Mayorkas asked for border chief Chris Magnus’ resignation; he refused

Homeland Security Secretary Alejandro Mayorkas asked Customs and Border Protection Commissioner Chris Magnus to resign this week but he refused, according to news reports.

Mr. Magnus told The Los Angeles Times that he was told Wednesday to leave or he would be fired. He refused to resign.

“I expressed to him that I felt there was no justification for me to resign when I still cared deeply about the work I was doing and felt that that work was focused on the things I was hired to do in the first place,” Mr. Magnus told the newspaper.

CBP oversees the country’s borders and has seen record levels of chaos along the boundary with Mexico. It began at the start of the Biden administration, or well before Mr. Magnus was installed as commissioner last December.
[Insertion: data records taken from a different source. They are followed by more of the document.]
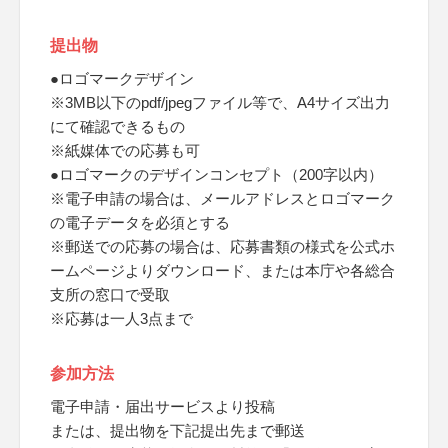
提出物
●ロゴマークデザイン
※3MB以下のpdf/jpegファイル等で、A4サイズ出力
にて確認できるもの
※紙媒体での応募も可
●ロゴマークのデザインコンセプト（200字以内）
※電子申請の場合は、メールアドレスとロゴマーク
の電子データを必須とする
※郵送での応募の場合は、応募書類の様式を公式ホ
ームページよりダウンロード、または本庁や各総合
支所の窓口で受取
※応募は一人3点まで
参加方法
電子申請・届出サービスより投稿
または、提出物を下記提出先まで郵送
But the numbers continued to spiral out of control on Mr. Magnus’s watch.

Border Patrol agents and Republicans on Capitol Hill blame Mr. Mayorkas. Indeed, if the GOP takes control of the House there will likely be an effort to impeach the secretary.

CBP recorded nearly 2.4 million encounters with unauthorized migrants in fiscal year 2022.

Mr. Mayorkas, though, appears to be fingering Mr. Magnus as the hurdle to better borders.

Homeland Security didn’t respond to a request for comment.

Mr. Magnus was chief of police in Tucson, Arizona, before taking the commissioner’s job amid the border chaos last year. The Senate confirmed him to the post on a 50-47 vote.

Border Patrol agents have questioned his leadership because of the ongoing migrant surge. But so have immigrant-rights activists, who say the administration’s recent embrace of Trump-era get-tough policies to combat record illegal activity is a bad step.

Mr. Mayorkas is slated to appear on Capitol Hill for testimony next week, and the border situation is likely to come up.

Homeland Security has three immigration agencies: CBP, which polices the borders and ports of entry; U.S. Immigration and Customs Enforcement, which handles detention, deportation and interior enforcement; and U.S. Citizenship and Immigration Services, which handles legal immigration.

Getting people to head the agencies has been tricky, given the incendiary politics of immigration on Capitol Hill.

ICE has been without a confirmed director for nearly six years, dating back to the end of the Obama administration. Several picks by President Trump and President Biden have failed to win confirmation in the Senate.

CBP had been without a confirmed commissioner for the last two and a half years of the Trump administration, and most of Mr. Biden’s first year. Getting a replacement for Mr. Magnus could prove nearly impossible.